* _Written request 1_: In the entries below, pull out every line that contains the string "kern".

* _Text excerpt_:
+++

Goals of Protection
Goals of Protection
Goals of protection
As computer systems have become more sophisticated and pervasive in their applications, the
need to protect their integrity has also grown. Protection was originally conceived as an
adjunct to multiprogramming operating systems, so that untrustworthy users might safely
share a common logical name space, such as a directory of files, or share a common physical
name space, such as memory. Modern protection concepts have evolved to increase the
reliability of any complex system that makes use of shared resources. We need to provide
protection for several reasons. The most obvious is the need to prevent the mischievous,
intentional violation of an access. Of more general importance, however, is the need to ensure
that each program component active in a system uses system resources only in ways
consistent with stated policies. This requirement is an absolute one for a reliable system.
Protection can improve reliability by detecting latent errors at the interfaces between
component subsystems. Early detection of interface errors can often prevent contamination of
a healthy subsystem by a malfunctioning subsystem. Also, an unprotected resource cannot
defend against use (or misuse) by an unauthorized or incompetent user. A protection-oriented
system provides means to distinguish between authorized and unauthorized usage. The role
of protection in a computer system is to provide a mechanism for the enforcement of the
policies governing resource use. These policies can be established in a variety of ways. Some
are fixed in the design of the system, while others are formulated by the management of a
system. Still others are defined by the individual users to protect their own files and
programs. A protection system must have the flexibility to enforce a variety of policies.
Policies for resource use may vary by application, and they may change over time. For these
reasons, protection is no longer the concern solely of the designer of an operating system.
The application programmer needs to use protection mechanisms as well, to guard resources
created and supported by an application subsystem against misuse. In this chapter, we
describe the protection mechanisms the operating system should provide, but application
designers can use them as well in designing their own protection software. Note that
mechanisms are distinct from policies. Mechanisms determine how something will be done;
policies decide what will be done. The separation of policy and mechanism is important for
flexibility. Policies are likely to change from place to place or time to time. In the worst case,
every change in policy would require a change in the underlying mechanism. Using general
mechanisms enables us to avoid such a situation.

+++

* _Stored data_:
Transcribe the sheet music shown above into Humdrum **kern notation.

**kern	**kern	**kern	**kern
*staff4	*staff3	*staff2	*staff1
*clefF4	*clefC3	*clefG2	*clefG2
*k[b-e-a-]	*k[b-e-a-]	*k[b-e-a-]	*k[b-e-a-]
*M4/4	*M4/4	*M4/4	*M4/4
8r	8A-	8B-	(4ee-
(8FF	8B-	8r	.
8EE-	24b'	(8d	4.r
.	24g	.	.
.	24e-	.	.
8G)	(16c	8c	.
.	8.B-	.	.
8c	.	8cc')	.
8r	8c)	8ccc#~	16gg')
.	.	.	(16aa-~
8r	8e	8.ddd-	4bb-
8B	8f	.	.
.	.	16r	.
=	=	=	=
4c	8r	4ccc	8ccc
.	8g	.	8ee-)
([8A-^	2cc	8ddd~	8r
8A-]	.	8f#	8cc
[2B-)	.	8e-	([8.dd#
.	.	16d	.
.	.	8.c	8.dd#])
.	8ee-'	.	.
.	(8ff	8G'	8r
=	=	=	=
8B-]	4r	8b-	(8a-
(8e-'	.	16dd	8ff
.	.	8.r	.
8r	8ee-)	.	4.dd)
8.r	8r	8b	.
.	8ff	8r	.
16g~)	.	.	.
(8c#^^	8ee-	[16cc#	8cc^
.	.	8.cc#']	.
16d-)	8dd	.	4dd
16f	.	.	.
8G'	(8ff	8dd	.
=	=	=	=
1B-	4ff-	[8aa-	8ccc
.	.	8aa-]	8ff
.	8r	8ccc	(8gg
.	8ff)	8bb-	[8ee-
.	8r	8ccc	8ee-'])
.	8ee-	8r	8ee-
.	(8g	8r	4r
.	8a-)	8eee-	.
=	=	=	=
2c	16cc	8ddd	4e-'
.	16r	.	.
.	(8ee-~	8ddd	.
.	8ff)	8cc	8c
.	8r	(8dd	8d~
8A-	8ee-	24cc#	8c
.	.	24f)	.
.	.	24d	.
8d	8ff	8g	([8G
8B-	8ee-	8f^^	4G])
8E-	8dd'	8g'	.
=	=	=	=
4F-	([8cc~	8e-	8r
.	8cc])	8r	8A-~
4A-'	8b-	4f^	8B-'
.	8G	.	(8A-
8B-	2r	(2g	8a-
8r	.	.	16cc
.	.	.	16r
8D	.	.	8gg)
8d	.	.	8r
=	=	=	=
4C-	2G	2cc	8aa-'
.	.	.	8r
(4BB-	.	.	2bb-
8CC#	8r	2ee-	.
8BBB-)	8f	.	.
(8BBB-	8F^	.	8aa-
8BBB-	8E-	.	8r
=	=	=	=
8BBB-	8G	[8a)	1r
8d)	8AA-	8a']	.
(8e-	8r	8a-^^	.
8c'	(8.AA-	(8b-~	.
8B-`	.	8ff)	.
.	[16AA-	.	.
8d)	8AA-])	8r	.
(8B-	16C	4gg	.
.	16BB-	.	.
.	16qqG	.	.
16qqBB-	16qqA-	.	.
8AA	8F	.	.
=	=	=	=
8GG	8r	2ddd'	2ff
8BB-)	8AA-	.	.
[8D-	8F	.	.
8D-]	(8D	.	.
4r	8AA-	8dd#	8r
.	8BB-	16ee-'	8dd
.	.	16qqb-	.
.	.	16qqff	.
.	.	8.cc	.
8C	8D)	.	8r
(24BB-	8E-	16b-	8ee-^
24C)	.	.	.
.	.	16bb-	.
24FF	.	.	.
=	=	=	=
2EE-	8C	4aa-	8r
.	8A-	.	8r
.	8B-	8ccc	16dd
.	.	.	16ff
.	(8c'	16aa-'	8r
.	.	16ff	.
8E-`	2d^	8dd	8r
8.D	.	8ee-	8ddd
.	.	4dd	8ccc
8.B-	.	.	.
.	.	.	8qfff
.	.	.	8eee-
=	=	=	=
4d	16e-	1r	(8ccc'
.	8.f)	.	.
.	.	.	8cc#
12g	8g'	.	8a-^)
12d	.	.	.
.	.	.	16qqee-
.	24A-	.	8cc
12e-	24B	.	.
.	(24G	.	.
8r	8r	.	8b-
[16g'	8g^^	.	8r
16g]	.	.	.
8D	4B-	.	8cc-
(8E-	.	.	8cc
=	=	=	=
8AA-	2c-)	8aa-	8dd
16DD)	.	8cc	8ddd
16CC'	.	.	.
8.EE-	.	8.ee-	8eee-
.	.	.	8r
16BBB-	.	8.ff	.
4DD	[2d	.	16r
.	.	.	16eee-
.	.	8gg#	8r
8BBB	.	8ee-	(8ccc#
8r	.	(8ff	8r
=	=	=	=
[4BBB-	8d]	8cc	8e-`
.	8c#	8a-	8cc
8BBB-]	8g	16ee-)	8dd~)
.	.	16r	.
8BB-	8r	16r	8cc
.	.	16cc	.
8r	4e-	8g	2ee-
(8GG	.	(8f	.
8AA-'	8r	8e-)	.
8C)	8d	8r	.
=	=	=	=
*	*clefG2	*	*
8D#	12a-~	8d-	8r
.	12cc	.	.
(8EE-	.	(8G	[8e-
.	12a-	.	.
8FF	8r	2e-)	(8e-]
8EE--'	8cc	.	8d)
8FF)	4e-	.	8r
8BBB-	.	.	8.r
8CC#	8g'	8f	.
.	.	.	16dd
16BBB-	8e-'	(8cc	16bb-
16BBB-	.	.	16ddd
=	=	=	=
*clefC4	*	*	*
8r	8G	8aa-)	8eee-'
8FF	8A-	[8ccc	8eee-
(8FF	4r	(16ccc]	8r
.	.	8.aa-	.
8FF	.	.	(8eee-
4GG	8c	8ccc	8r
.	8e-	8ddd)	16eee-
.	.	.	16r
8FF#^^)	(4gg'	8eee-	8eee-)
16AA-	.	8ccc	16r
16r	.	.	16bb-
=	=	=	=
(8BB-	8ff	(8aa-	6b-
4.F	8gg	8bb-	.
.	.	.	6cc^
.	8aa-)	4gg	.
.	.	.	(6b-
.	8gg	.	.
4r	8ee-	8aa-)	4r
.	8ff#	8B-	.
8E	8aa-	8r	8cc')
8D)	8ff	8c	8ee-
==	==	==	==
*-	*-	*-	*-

+++

* _Written request 2_: Take the passage on the goals of protection above further, picking up right after its final sentence.

* _Final result 1_:
Transcribe the sheet music shown above into Humdrum **kern notation.
**kern	**kern	**kern	**kern

* _Final result 2_:
Principles of protection
Frequently, a guiding principle can be used throughout a project, such as the design of an
operating system. Following this principle simplifies design decisions and keeps the system
consistent and easy to understand. A key, time-tested guiding principle for protection is the
principle of least privilege. It dictates that programs, users, and even systems be given just
enough privileges to perform their tasks. Consider the analogy of a security guard with a
passkey. If this key allows the guard into just the public areas that she guards, then misuse of
the key will result in minimal damage. If, however, the passkey allows access to all areas,
then damage from its being lost, stolen, misused, copied, or otherwise compromised will be
much greater. An operating system following the principle of least privilege implements its
features, programs, system calls, and data structures so that failure or compromise of a
component does the minimum damage and allows the minimum damage to be done. The
overflow of a buffer in a system daemon might cause the daemon process to fail, for example,
but should not allow the execution of code from the daemon process’s stack that would
enable a remote user to gain maximum privileges and access to the entire system (as happens
too often today). Such an operating system also provides system calls and services that allow
applications to be written with fine-grained access controls. It provides mechanisms to enable
privileges when they are needed and to disable them when they are not needed. Also
beneficial is the creation of audit trails for all privileged function access. The audit trail
allows the programmer, system administrator, or law-enforcement officer to trace all
protection and security activities on the system. Managing users with the principle of least
privilege entails creating a separate account for each user, with just the privileges that the
user needs. An operator who needs to mount tapes and back up files on the system has access
to just those commands and files needed to accomplish the job. Some systems implement
role-based access control (RBAC) to provide this functionality. Computers implemented in a
computing facility under the principle of least privilege can be limited to running specific
services, accessing specific remote hosts via specific services, and doing so during specific
times. Typically, these restrictions are implemented through enabling or disabling each
service and through using access control lists. The principle of least privilege can help
produce a more secure computing environment. Unfortunately, it frequently does not. For
example, Windows 2000 has a complex protection scheme at its core and yet has many
security holes. By comparison, Solaris is considered relatively secure, even though it is a
variant of UNIX, which historically was designed with little protection in mind. One reason
for the difference may be that Windows 2000 has more lines of code and more services than
Solaris and thus has more to secure and protect. Another reason could be that the protection
scheme in Windows 2000 is incomplete or protects the wrong aspects of the operating
system, leaving other areas vulnerable.
Domain of protection
Access matrix
Our general model of protection can be viewed abstractly as a matrix, called an access
matrix. The rows of the access matrix represent domains, and the columns represent objects.
Each entry in the matrix consists of a set of access rights. Because the column defines objects
explicitly, we can omit the object name from the access right. The entry access(i,j) defines the
set of operations that a process executing in domain Di can invoke on object Oj . To illustrate
these concepts, we consider the access matrix shown in Figure 14.3. There are four domains
and four objects—three files (F1, F2, F3) and one laser printer. A process executing in
domain D1 can read files F1 and F3. A process executing in domain D4 has the same
privileges as one executing in
domain D1; but in addition, it can also write onto files F1 and F3. The laser printer can be
accessed only by a process executing in domain D2. The access-matrix scheme provides us
with the mechanism for specifying a variety of policies. The mechanism consists of
implementing the access matrix and ensuring that the semantic properties we have outlined
hold. More specifically, we must ensure that a process executing in domain Di can access
only those objects specified in row i, and then only as allowed by the access-matrix entries.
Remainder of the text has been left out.